Christopher Marte, who is running against incumbent council member Margaret Chin for the district including Lower Manhattan, Chinatown and Soho, used his personal experience as a talking point. “I am here not for political ends, but because I will never forget the day my dad had to close up his shop for the last time,” said Marte, whose father owned a bodega on the Lower East Side. “When his rent went up, it didn’t matter if his bodega was the staple of our neighborhood.” Marte criticized Chin for abandoning the Small Business Jobs Survival Act despite her initial support. Chin is one of the bill’s 28 sponsors in the City Council.
Mel Wymore, who is running against incumbent Upper West Side Council Member Helen Rosenthal, also has a background in small business. “I myself have the experience of having been a small-business owner who had to close their business because of soaring rent prices,” he said. “I know what it feels like, and it’s not fun.” Wymore spoke of the seven empty storefronts on 72nd Street between Broadway and Columbus Avenue as an example of why small businesses are in “crisis” in the district.
According to a 2016 study by the Center for an Urban Future, New York City has “more than 207,000 businesses with 20 or fewer workers,” and “the number of businesses employing fewer than ten workers has increased by nearly 12 percent since 2008.” However, a survey completed last spring by Comptroller Scott Stringer’s office found that a third of all small-business owners had to wait at least six months for city approval to open their businesses, and 48 percent said they “did not feel like they had been treated fairly by city agencies.”
Both reports recommended multiple ways that opportunities for growth could be increased for small businesses, and concluded that doing so is crucial to expanding the city’s middle class. The Center for an Urban Future wrote that “as small businesses grow, they often add middle-wage positions and increase benefits for their workers, including paid sick leave, time off, and subsidized healthcare.” Its study pointed to barriers such as high tax rates and the ever-climbing real estate market as causes of stagnant small-business growth.
Democratic mayoral candidate Sal Albanese, who attended last Wednesday’s rally, led a walking tour of the Upper East Side the next day to further illustrate the issue. “Soon, the city will be a town only of big chain stores, drugstores and banks,” Albanese said in a statement. “This is yet another result of Mayor de Blasio’s pay-to-play atmosphere at City Hall, which favors big real estate over the needs of the community.” Council Member Ben Kallos, who is a sponsor of the Small Business Jobs Survival Act and represents parts of the Upper East Side, said often residential buildings don’t want to offer space to restaurants because they can attract insects and rodents. “Any time the storefront is in a co-op or condo, which is most of the time on the Upper East Side, we need to work with those buildings to fill the space with a lower rent,” he said. “Anyone ... can do their part to make that space available for a mom-and-pop small business if they wish, and I wish they would.”

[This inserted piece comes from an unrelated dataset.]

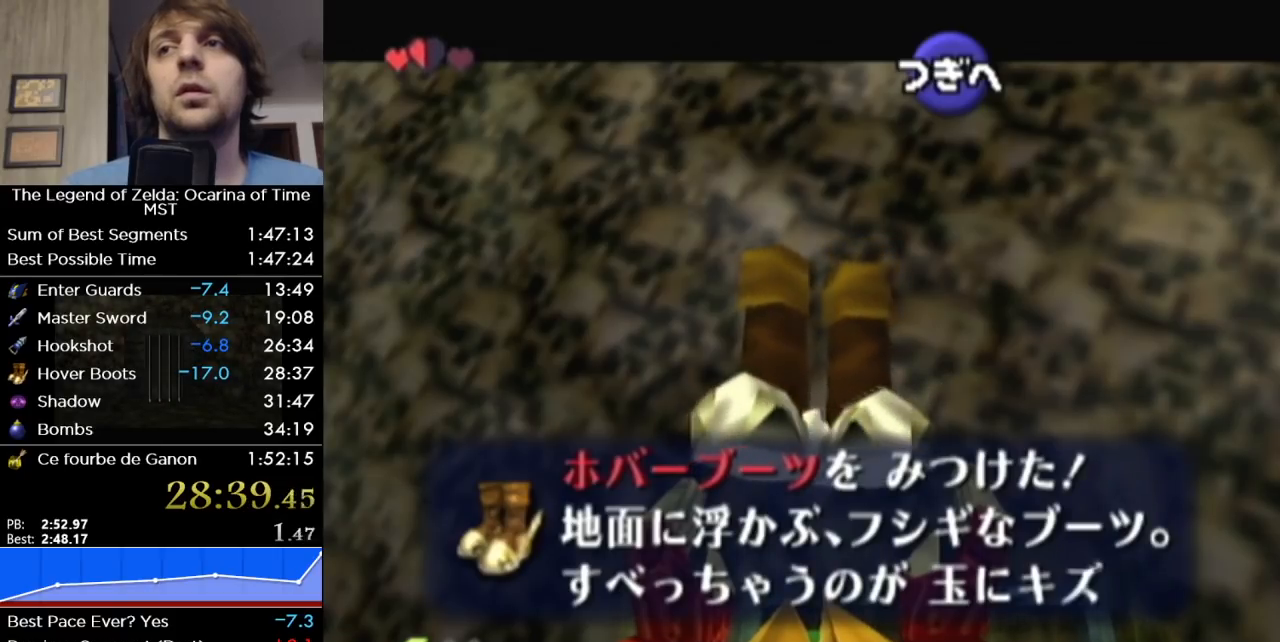
{"buttons": ["B"], "right_stick": "center", "events": [[67, "A", "up"], [67, "B", "down"], [167, "A", "down"], [167, "B", "up"], [217, "A", "up"], [217, "B", "down"], [283, "A", "down"], [283, "B", "up"], [350, "A", "up"], [350, "B", "down"], [433, "B", "up"], [483, "A", "down"], [500, "A", "up"], [500, "B", "down"]]}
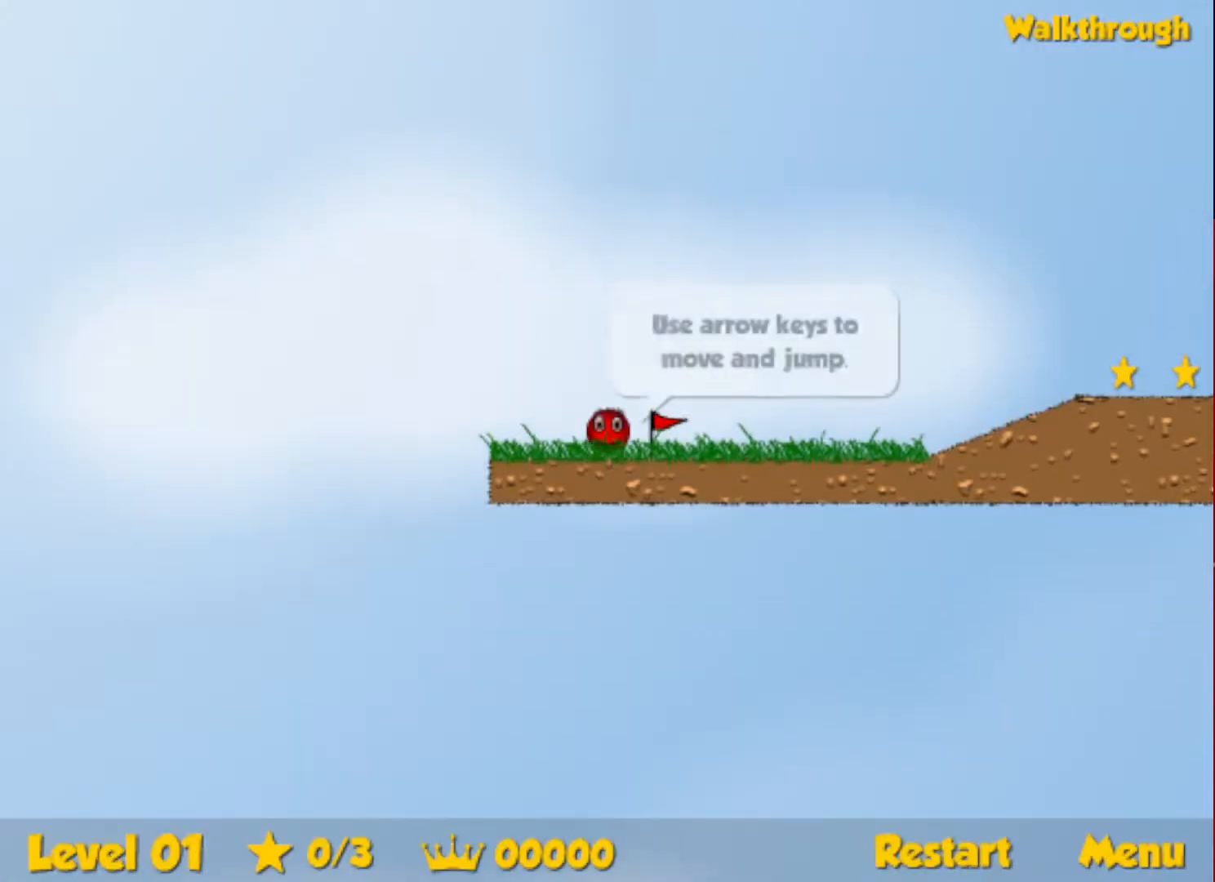
Gameplay with keyboard; each line is a JSON object with the keys held at the frame after it. "events" lists presses ("down") and releases ("up") of "down", "escape", "left", "r", "right" and "up" between this image and that frame as [ms after this image, input, new state], when the widget could be followed in between. No other keys are recorded. Mouse input is not recorded.
{"keys": ["right"], "events": [[433, "right", "down"]]}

Harris Healy, owner of Logos Bookstore on York Avenue at 84th Street, is struggling after the building’s previous owner sold out to a large, corporate landlord who drastically increased the store’s rent. He was offered a five-year lease under the new management, rather than the two 10-year leases he’d had before. Healy blamed the modern challenges of running a small business on the rise of online ordering and on the lack of activism by residents.
“Manhattanites have to get off their butts and do some work,” Healy said. “[Elected officials] need more support from the private citizen. Private citizens have got to get off expecting everything to come through a computer.”